Search the records below for "make" and copy every line it turns up in.

(Records drawn from a dataset)
******

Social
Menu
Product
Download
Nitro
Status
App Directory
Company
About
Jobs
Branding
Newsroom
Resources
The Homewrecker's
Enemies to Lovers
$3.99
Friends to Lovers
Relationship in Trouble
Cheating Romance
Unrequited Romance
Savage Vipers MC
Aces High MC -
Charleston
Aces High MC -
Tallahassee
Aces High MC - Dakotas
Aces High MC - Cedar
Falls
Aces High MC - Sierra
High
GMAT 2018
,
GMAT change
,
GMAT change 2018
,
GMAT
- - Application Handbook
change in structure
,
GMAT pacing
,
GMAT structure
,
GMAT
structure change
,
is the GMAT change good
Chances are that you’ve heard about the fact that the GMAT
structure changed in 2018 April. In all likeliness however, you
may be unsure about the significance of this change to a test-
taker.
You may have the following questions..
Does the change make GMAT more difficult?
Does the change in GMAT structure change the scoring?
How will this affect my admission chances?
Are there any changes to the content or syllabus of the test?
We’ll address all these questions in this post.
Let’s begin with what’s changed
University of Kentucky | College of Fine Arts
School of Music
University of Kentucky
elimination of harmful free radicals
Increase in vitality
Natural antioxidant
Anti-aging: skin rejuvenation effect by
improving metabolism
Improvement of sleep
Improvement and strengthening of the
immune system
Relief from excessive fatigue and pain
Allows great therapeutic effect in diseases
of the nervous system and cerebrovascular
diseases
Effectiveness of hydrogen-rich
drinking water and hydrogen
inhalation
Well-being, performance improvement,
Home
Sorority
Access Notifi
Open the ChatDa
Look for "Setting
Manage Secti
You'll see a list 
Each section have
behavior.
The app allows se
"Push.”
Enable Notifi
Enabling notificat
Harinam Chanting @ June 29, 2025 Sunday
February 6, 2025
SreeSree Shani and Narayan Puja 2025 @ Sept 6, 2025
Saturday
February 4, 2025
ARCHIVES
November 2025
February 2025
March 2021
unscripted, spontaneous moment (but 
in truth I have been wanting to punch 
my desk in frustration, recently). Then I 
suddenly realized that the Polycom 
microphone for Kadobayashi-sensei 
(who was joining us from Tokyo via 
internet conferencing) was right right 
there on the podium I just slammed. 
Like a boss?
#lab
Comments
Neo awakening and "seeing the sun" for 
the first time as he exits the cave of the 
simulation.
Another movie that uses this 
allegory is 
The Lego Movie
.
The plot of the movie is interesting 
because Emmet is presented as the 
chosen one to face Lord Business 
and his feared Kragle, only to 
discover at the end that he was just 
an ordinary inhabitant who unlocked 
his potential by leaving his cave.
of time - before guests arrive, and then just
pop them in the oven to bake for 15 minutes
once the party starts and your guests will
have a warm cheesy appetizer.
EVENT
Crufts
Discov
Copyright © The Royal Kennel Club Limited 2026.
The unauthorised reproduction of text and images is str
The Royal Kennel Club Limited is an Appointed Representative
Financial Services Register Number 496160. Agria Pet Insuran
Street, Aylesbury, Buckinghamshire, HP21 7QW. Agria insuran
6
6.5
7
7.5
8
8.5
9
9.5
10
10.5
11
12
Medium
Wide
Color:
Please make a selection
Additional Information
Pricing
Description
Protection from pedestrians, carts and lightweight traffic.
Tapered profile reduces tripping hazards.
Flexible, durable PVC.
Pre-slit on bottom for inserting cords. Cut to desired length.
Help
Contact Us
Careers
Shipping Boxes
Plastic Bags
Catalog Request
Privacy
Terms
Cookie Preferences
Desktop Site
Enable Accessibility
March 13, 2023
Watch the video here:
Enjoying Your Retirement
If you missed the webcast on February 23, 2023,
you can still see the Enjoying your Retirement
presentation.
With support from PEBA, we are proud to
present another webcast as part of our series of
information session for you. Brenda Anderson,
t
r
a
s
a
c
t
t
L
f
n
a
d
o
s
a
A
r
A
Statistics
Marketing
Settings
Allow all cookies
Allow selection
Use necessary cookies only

******

OUTPUT OF THE EXERCISE:
Does the change make GMAT more difficult?
Please make a selection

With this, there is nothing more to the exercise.